The Data Mining Group of Aalto University is collaborating with researchers from the Indian Institute of Science, Polish Academy of Sciences and the University of Turku to explore algorithmic and human fairness and bias in decision making. In particular, they focus on racial bias in the predictions of the Correctional Offender Management Profiling for Alternative Sanctions (COMPAS) algorithm, a criminal risk assessment tool used in sentencing in a number of states in the U.S. The project, titled “Algorithms, fairness, and race: Comparing human recidivism risk assessment with the COMPAS algorithm”, was initiated at the Helsinki Summer Institute in Computational Social Science 2018.
The project consists of two parts. In the first part the team explored a wide set of fairness metrics and demonstrated how data preprocessing performed in previous (published) studies affects the fairness assessment of algorithmic recommendations. In the second part they collected their own data to evaluate human fairness and bias, which they then compared with the COMPAS assessment. In doing so, they drew from sociological concepts of in-group bias, social status, and stereotyping to formulate hypotheses about the patterns of associations between the respondent’s race, the race of the evaluated defendant, and the recidivism predictions.
The second part was based on a vignette survey run on TurkPrime. The respondents were presented with short descriptions of defendants and asked to predict recidivism risk. The survey was designed to have a balanced composition of white and black respondents, who were presented with vignettes of white and black defendants. Defendant descriptions came from real data on pre-trial defendants, which makes it possible to compare their COMPAS scores, real recidivism data, and risk assessment by survey respondents.

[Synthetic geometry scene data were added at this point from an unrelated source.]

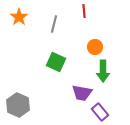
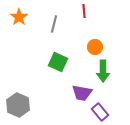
green square: moved 2 px right
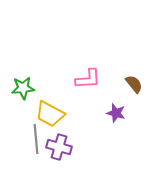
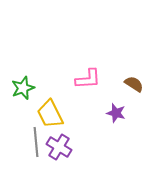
brown semicircle: rotated 18 degrees counterclockwise
green star: rotated 15 degrees counterclockwise
yellow trapezoid: rotated 36 degrees clockwise
gray line: moved 3 px down
purple cross: rotated 15 degrees clockwise
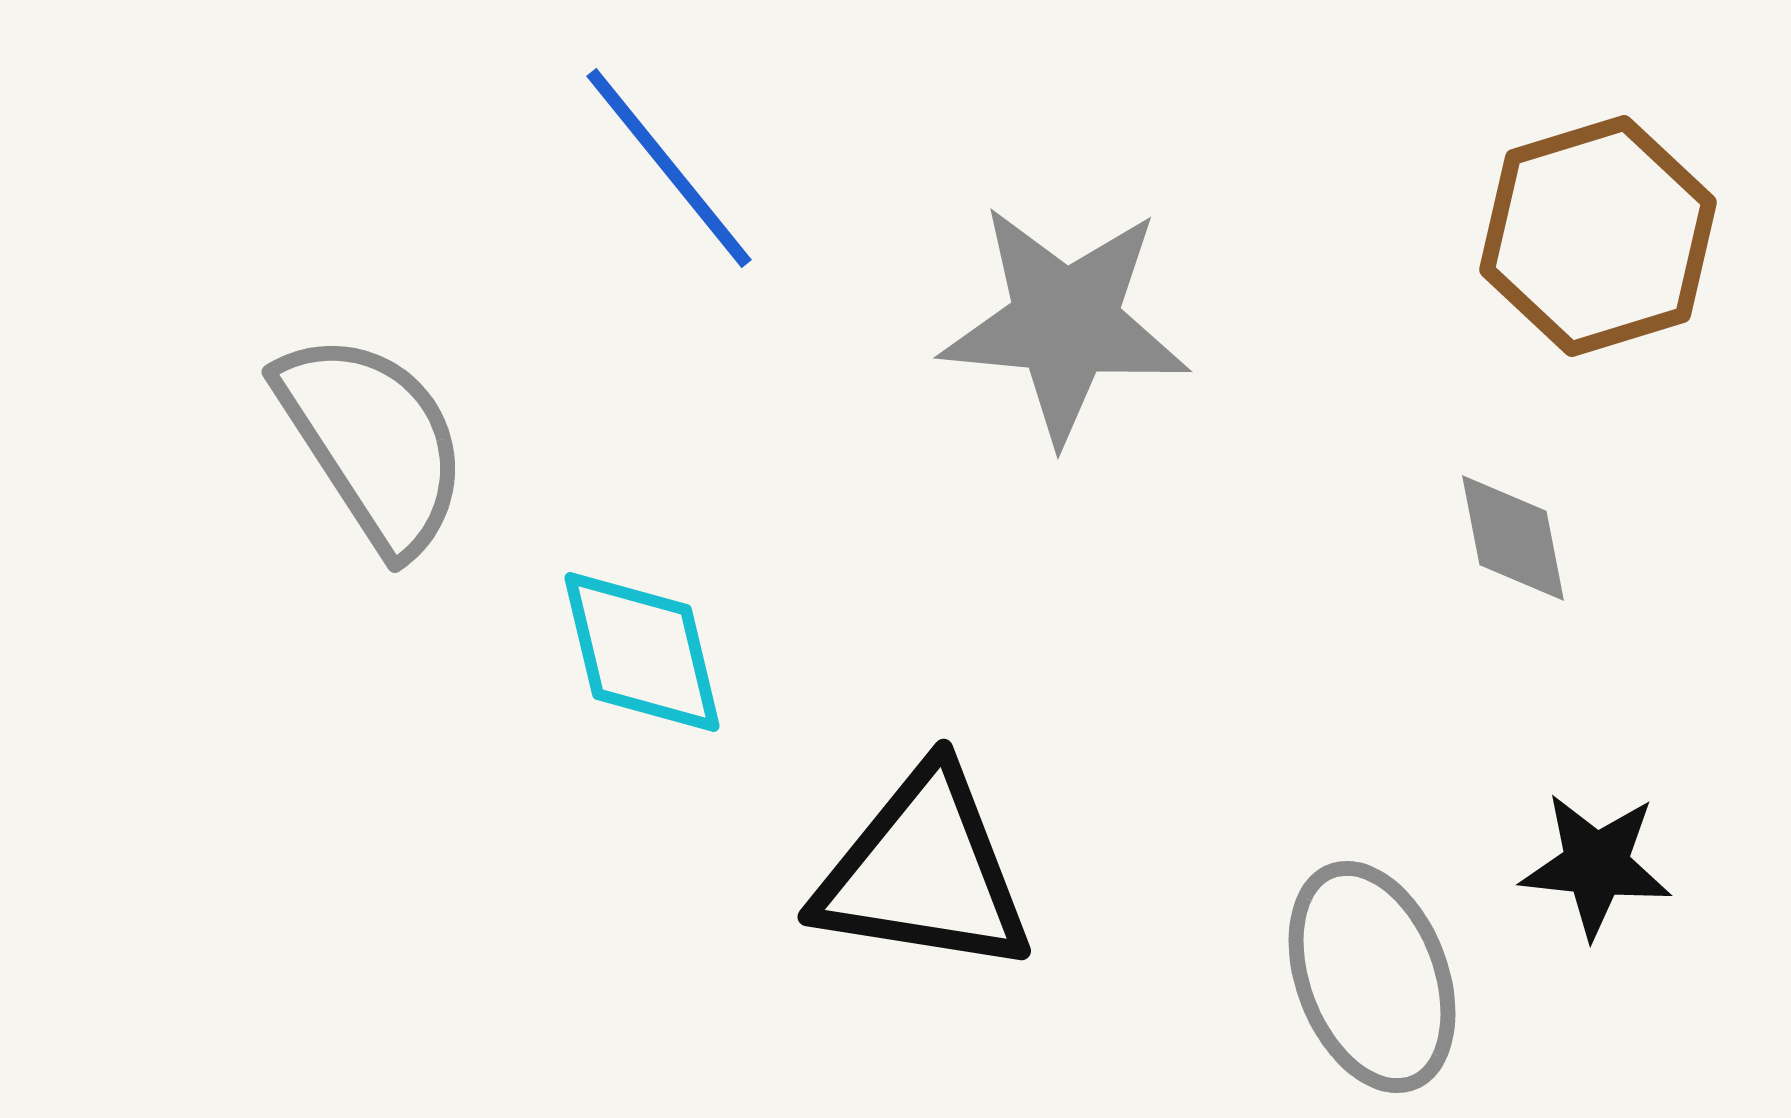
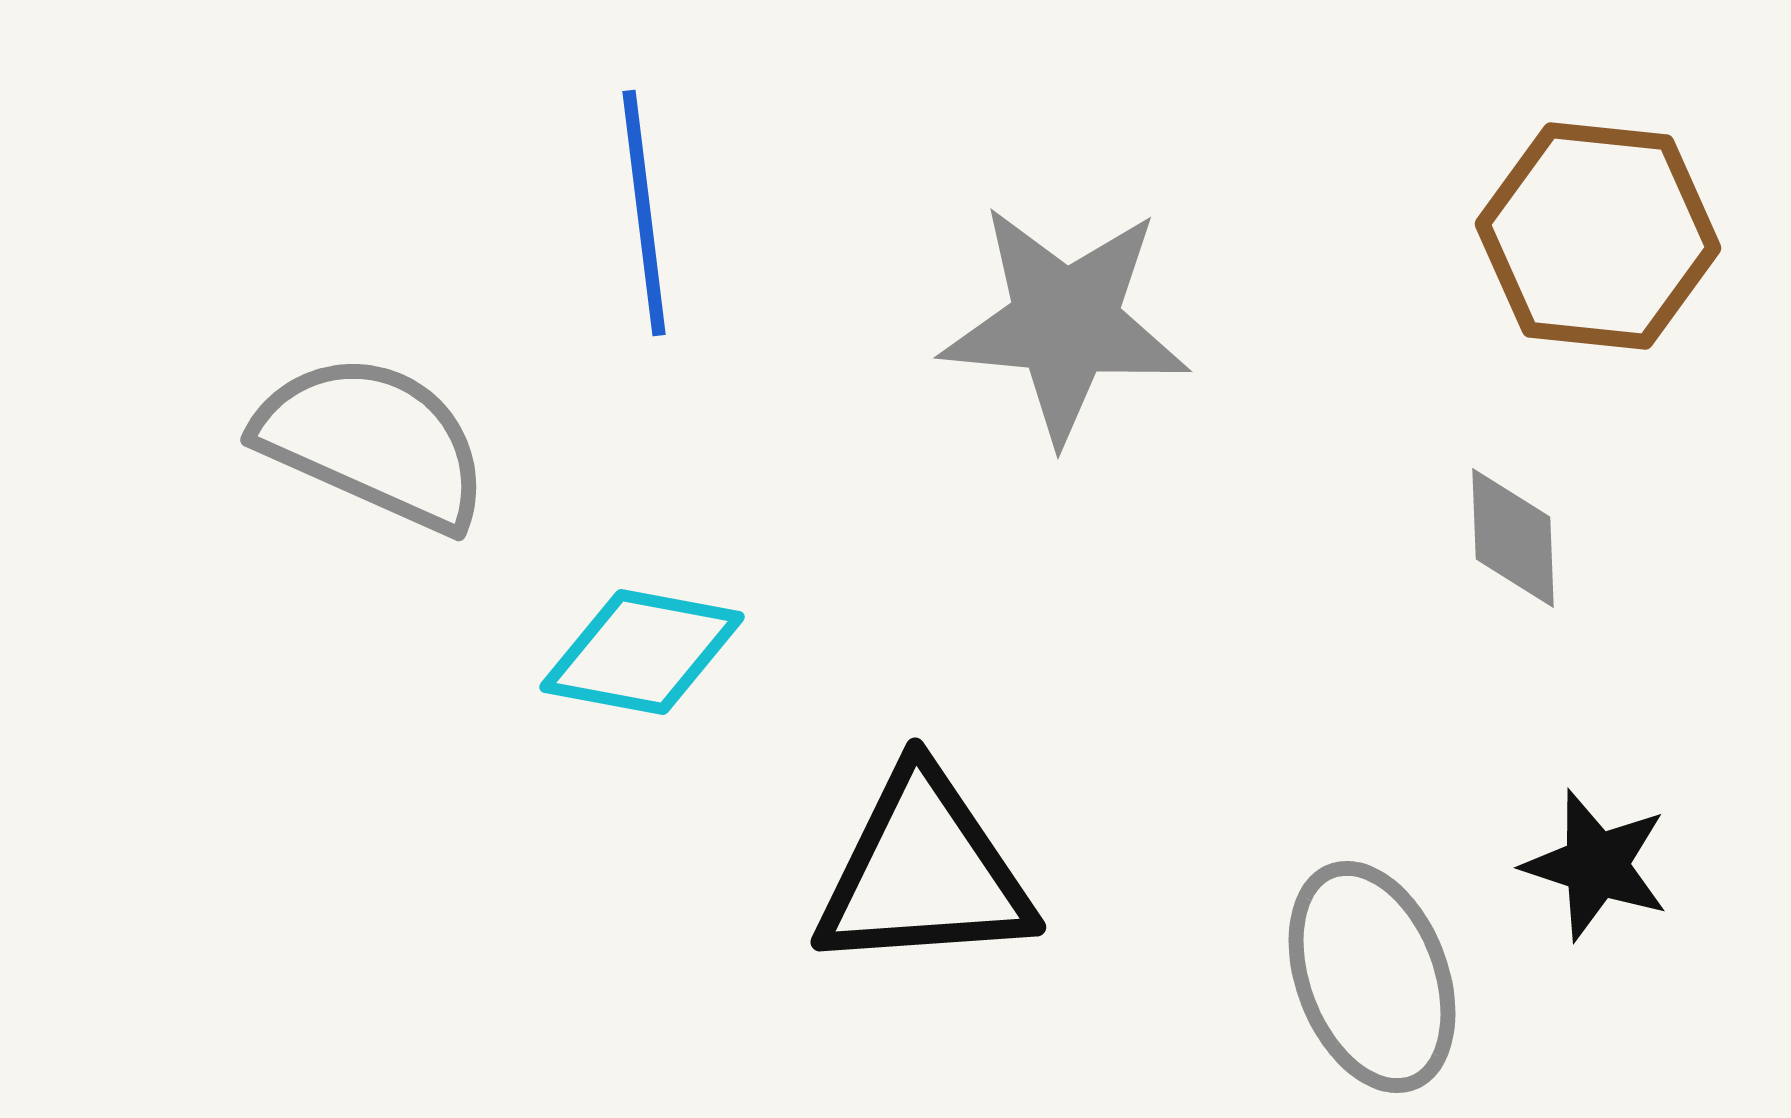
blue line: moved 25 px left, 45 px down; rotated 32 degrees clockwise
brown hexagon: rotated 23 degrees clockwise
gray semicircle: rotated 33 degrees counterclockwise
gray diamond: rotated 9 degrees clockwise
cyan diamond: rotated 66 degrees counterclockwise
black star: rotated 12 degrees clockwise
black triangle: rotated 13 degrees counterclockwise
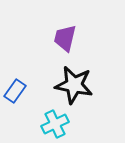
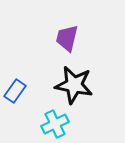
purple trapezoid: moved 2 px right
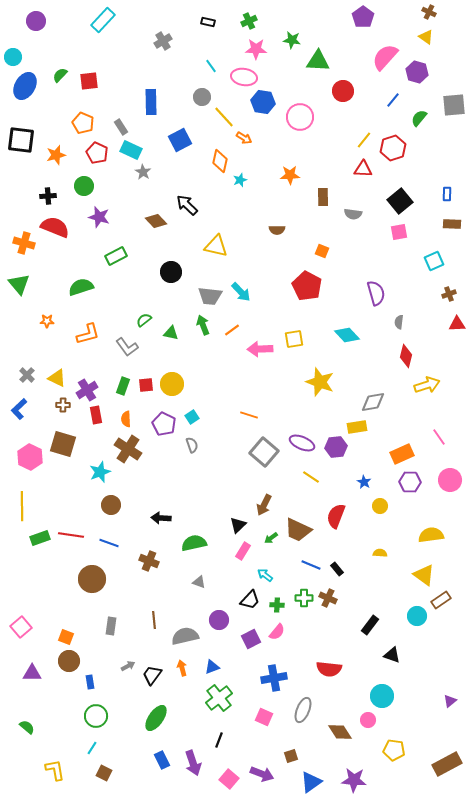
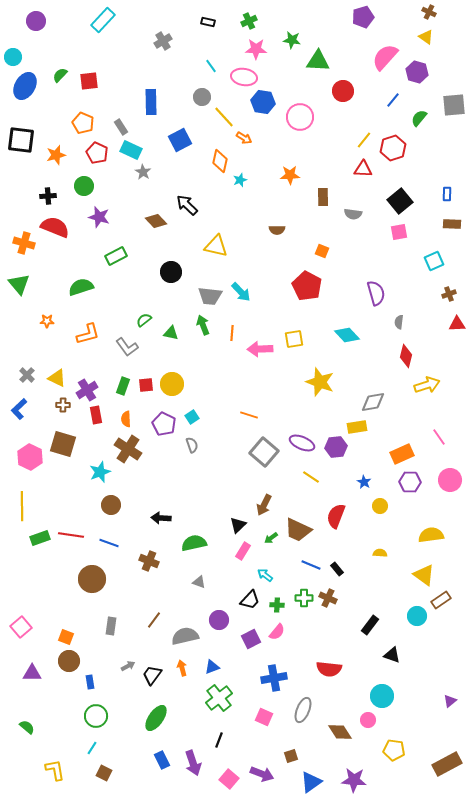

The first results were presented as a poster at the European Symposium Series on Societal Challenges in Computational Social Science held in Cologne, Germany on December 5th-7th, 2018. Preliminary analyses show that respondents are more lenient towards the offenders of their own race, but the differences are not large. However, if we exclude the defendants with medium-risk COMPAS scores and cases with high disagreement among the respondents (the majority is supported by less than 3/4 of the respondents of the same race), then race does not play a role and prediction rates agree. This suggests that decisions in ambiguous medium-risk cases are most susceptible to bias. Currently the team is working on finalizing the analysis and writing up a paper.